Kegiatan Sistem Pemberian Pangan Sekolah (SPPG) Jambukulon di Kecamatan Ceper, Kabupaten Klaten, telah kembali berjalan lancar sejak Kamis (11/12/2025). Pengumuman ini disampaikan oleh Koordinator Wilayah Badan Gugus Tugas (BGN) Kabupaten Klaten, Yoga Angga Pratama, dalam temu wawancara di Dapur Operasional MBG Jambu Kulon, menyertai rasa lega setelah periode pemberhentian sementara yang sempat mengguncang harapan ribuan penerima manfaat.
” Setelah pernyataan pemberhentian sementara yang sempat di muat di media, sore nya dana dari pusat langsung cair,” ucap Yoga.

Hanya sehari sebelumnya, pada Rabu (10/12/2025), pihak pengelola telah mengeluarkan pernyataan permohonan maaf yang tulus, mengakui keterbatasan untuk melanjutkan operasional secara sementara. Akar masalahnya terletak pada kekosongan dana, setelah menunggu pencairan dari BGN Pusat selama tiga minggu tanpa tanda-tanda kedatangan.
“Aturan operasional terbaru SPPG secara tegas melarang penggunaan dana talangan; setiap kegiatan harus didasarkan pada dana resmi yang telah dicairkan dari pusat. Sejauh ini, kendala yang kita hadapi hanyalah terkait proses pencairan tersebut,” terangnya dengan nada yang tenang namun tegas.

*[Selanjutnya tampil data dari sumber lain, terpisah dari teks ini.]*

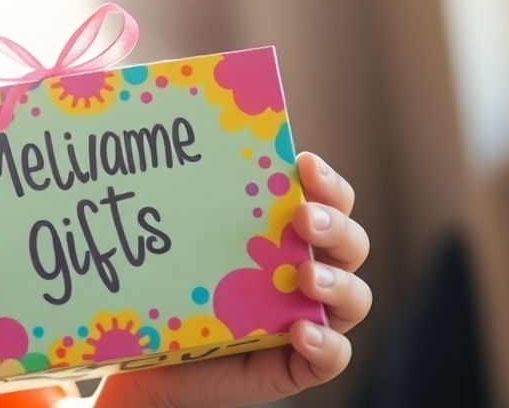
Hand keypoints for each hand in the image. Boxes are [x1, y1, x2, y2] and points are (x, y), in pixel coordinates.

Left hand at [93, 152, 371, 407]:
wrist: (153, 364)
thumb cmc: (173, 295)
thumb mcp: (184, 247)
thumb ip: (191, 208)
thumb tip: (170, 144)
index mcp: (290, 238)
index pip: (330, 201)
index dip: (327, 182)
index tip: (302, 164)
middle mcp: (309, 274)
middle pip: (351, 244)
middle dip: (335, 226)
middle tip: (303, 218)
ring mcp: (311, 319)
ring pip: (355, 297)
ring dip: (337, 282)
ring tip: (305, 275)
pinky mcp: (301, 364)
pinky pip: (333, 357)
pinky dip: (326, 344)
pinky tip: (302, 332)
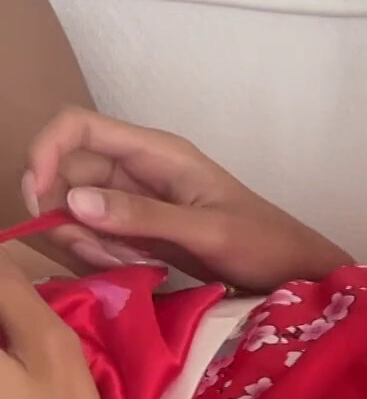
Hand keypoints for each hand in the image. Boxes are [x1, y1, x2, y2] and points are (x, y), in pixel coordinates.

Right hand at [21, 107, 352, 290]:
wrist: (295, 273)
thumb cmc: (265, 244)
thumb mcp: (208, 232)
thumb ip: (145, 217)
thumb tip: (74, 201)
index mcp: (158, 153)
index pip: (78, 126)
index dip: (45, 152)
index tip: (40, 199)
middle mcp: (140, 170)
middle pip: (66, 172)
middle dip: (65, 212)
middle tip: (95, 250)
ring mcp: (136, 201)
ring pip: (75, 208)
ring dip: (85, 239)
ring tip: (129, 261)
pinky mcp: (138, 230)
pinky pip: (95, 234)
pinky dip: (100, 253)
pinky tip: (133, 267)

Yoga juga mengesampingkan tegas spekulasi yang beredar, bahwa penundaan pencairan dana disebabkan oleh pelanggaran aturan. “Semua aspek regulasi dan prosedur telah kami penuhi dengan cermat, tanpa adanya kesalahan yang material. Bahkan, dapur kami pernah diangkat sebagai contoh terbaik di wilayah ini. Disini, standar operasional prosedur (SOP) diterapkan dengan tingkat ketat yang tinggi,” jelasnya.

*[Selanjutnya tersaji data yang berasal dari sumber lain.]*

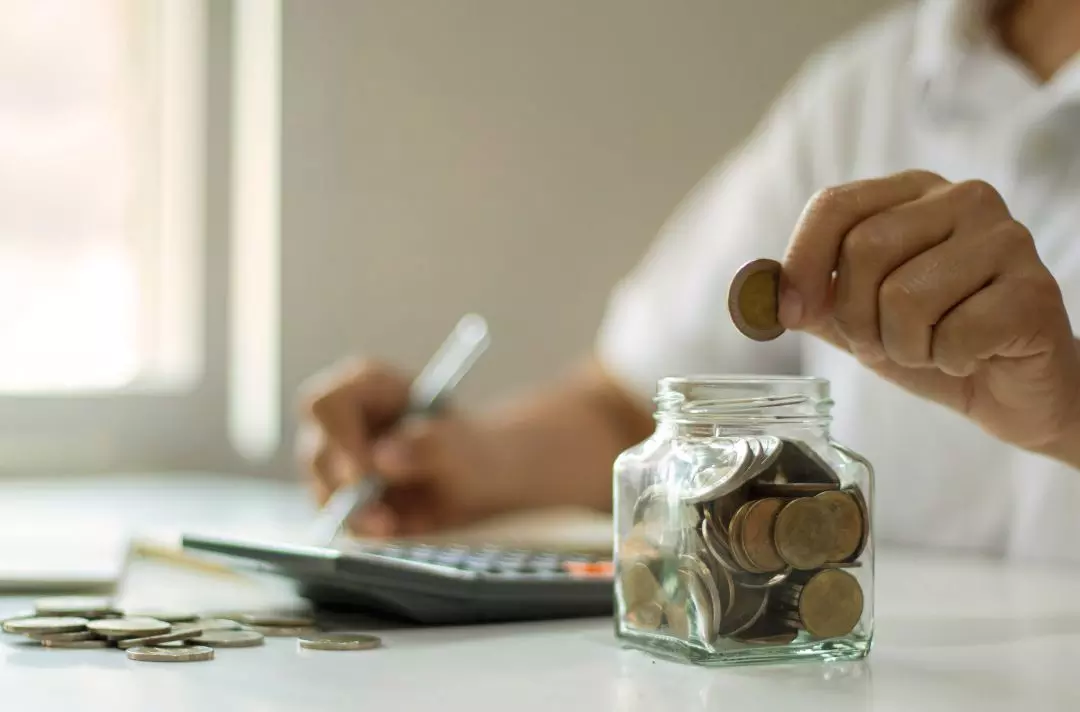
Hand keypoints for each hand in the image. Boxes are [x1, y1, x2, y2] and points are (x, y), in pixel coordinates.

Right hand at [296, 359, 513, 535]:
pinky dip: (360, 527)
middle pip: (317, 451)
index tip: (368, 472)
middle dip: (347, 485)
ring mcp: (335, 457)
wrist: (477, 478)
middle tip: (384, 510)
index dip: (340, 438)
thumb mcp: (460, 444)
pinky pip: (335, 517)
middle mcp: (341, 418)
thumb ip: (427, 445)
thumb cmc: (469, 448)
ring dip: (355, 512)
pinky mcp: (339, 493)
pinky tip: (390, 527)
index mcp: (365, 385)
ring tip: (393, 523)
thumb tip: (383, 459)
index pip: (326, 404)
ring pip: (321, 488)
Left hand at [779, 170, 1079, 453]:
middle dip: (857, 319)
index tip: (792, 312)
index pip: (834, 204)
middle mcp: (962, 199)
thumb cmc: (934, 341)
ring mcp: (1006, 239)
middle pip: (865, 249)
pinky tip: (972, 354)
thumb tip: (757, 292)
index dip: (801, 262)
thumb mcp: (858, 318)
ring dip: (903, 346)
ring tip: (931, 348)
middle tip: (884, 343)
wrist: (1014, 389)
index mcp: (912, 193)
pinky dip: (949, 361)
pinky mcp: (1034, 290)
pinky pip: (954, 334)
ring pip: (905, 295)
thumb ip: (813, 299)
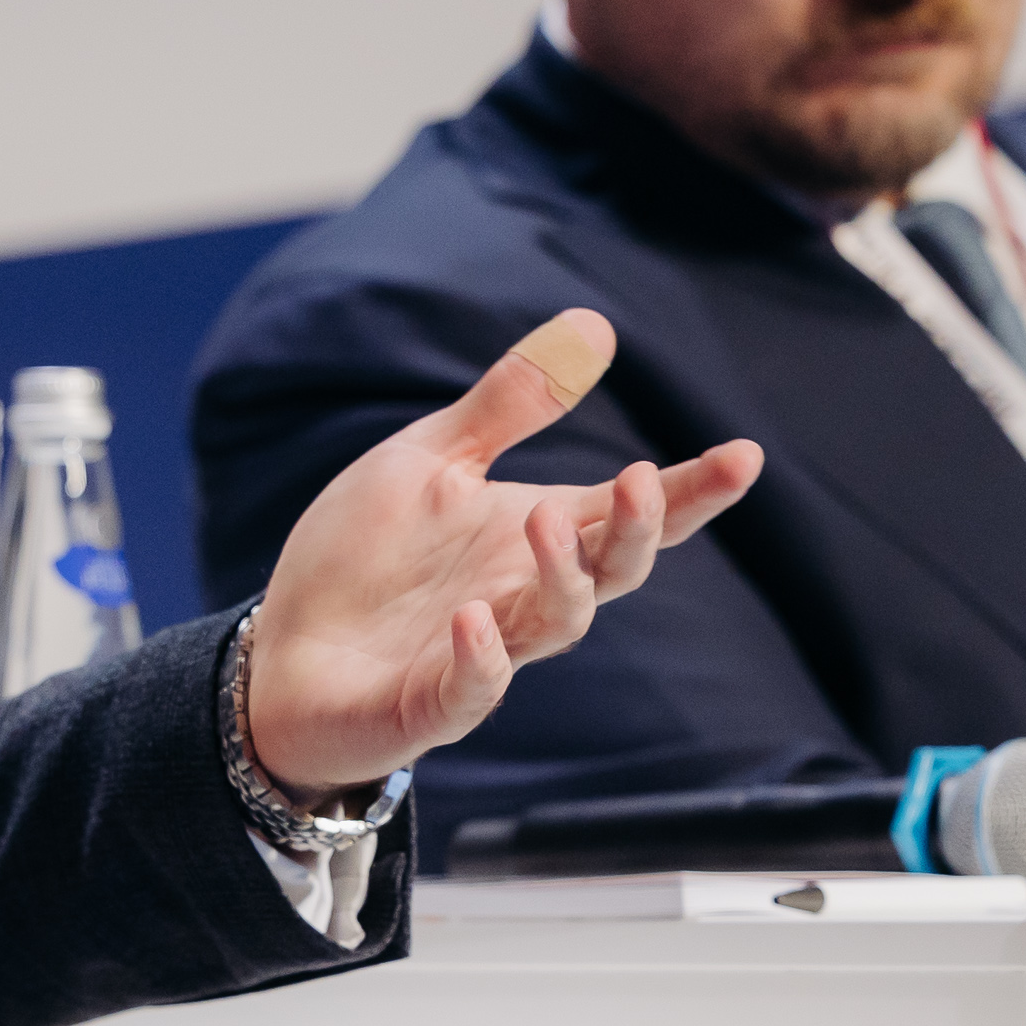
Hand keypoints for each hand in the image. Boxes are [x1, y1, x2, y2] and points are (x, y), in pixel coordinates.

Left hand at [245, 308, 762, 792]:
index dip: (690, 491)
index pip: (629, 512)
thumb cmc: (364, 556)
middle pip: (614, 570)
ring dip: (563, 576)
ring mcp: (486, 652)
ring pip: (559, 624)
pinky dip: (483, 658)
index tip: (744, 456)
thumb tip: (596, 324)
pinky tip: (475, 620)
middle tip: (639, 479)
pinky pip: (475, 689)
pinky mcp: (432, 702)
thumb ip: (508, 405)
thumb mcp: (431, 459)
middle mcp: (525, 593)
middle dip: (638, 529)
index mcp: (535, 534)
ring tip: (541, 518)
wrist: (282, 651)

Kondisi semasa pemberhentian sementara sempat menimbulkan kekhawatiran mendalam, mengingat SPPG Jambukulon menjadi tulang punggung pemberian pangan untuk sekitar 32 sekolah dan lebih dari 2.900 penerima manfaat. Jika situasi berlanjut, dampaknya tidak hanya mengenai akses pangan siswa, tetapi juga nasib 50 karyawan yang bergantung pada operasional dapur tersebut. Pihak sekolah juga sempat menyampaikan kekesalan mendalam jika kondisi tersebut benar-benar berlangsung lama.

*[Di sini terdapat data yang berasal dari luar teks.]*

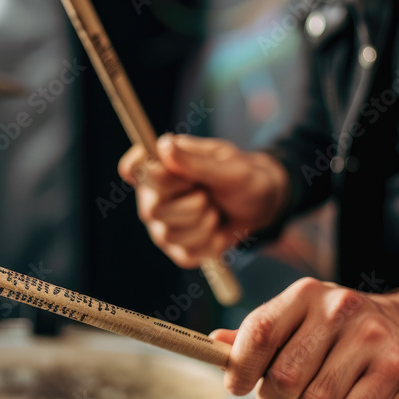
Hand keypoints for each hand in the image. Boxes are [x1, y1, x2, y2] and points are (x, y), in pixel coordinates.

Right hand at [117, 134, 288, 268]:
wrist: (263, 206)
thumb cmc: (245, 178)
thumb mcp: (229, 167)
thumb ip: (195, 161)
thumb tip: (163, 145)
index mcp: (163, 167)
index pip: (134, 168)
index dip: (140, 170)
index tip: (157, 168)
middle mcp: (155, 196)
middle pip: (153, 209)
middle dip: (191, 205)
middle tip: (207, 194)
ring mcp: (163, 225)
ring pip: (169, 235)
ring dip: (204, 224)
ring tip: (215, 210)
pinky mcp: (177, 248)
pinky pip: (185, 254)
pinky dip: (210, 244)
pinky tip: (217, 230)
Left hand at [210, 278, 398, 398]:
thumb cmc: (337, 330)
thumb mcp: (295, 319)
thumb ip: (256, 335)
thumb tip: (213, 344)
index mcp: (305, 294)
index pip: (260, 333)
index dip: (241, 367)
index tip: (237, 385)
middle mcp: (339, 308)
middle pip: (284, 377)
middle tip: (284, 396)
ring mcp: (371, 336)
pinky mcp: (397, 367)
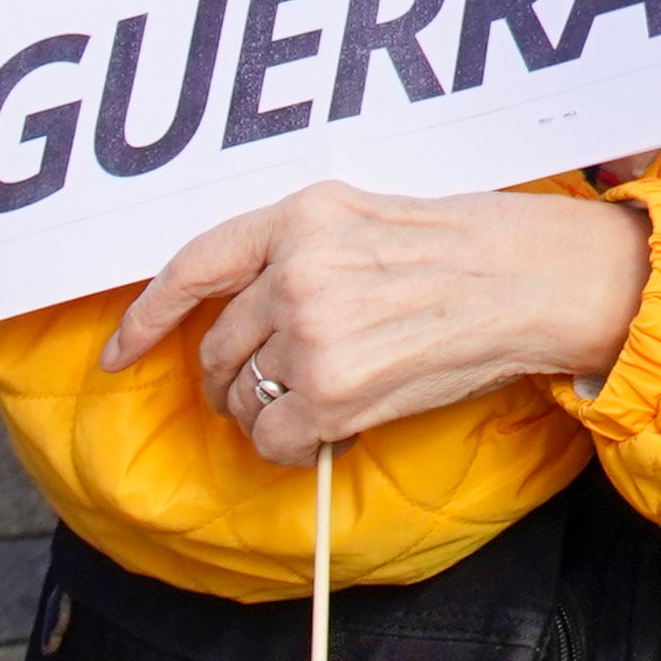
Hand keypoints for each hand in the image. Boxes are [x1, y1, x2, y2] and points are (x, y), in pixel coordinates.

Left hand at [103, 182, 653, 465]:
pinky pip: (271, 438)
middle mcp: (296, 268)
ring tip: (327, 397)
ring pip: (241, 397)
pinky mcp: (330, 388)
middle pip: (216, 346)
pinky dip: (292, 445)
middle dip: (238, 374)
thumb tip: (243, 307)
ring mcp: (310, 329)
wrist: (538, 281)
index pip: (193, 265)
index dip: (146, 315)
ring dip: (270, 411)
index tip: (122, 349)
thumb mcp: (373, 216)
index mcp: (303, 214)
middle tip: (287, 379)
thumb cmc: (473, 246)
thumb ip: (302, 247)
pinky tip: (332, 427)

Namun, keberuntungan menyertai. Tanpa perlu menunggu hingga 24 jam sejak pemberitaan pemberhentian sementara beredar, dana dari BGN Pusat akhirnya dicairkan dengan cepat. Hal ini memungkinkan operasional SPPG Jambukulon untuk segera dihidupkan kembali, tanpa ada jeda yang signifikan bagi layanan kepada masyarakat.
“Kami berharap insiden semacam ini tidak terulang lagi. Tujuan utama kita adalah memastikan operasional berjalan dengan lancar dan teratur, sehingga setiap penerima manfaat dapat menikmati haknya atas pangan sekolah yang layak,” ungkap Yoga dengan harapan yang tulus.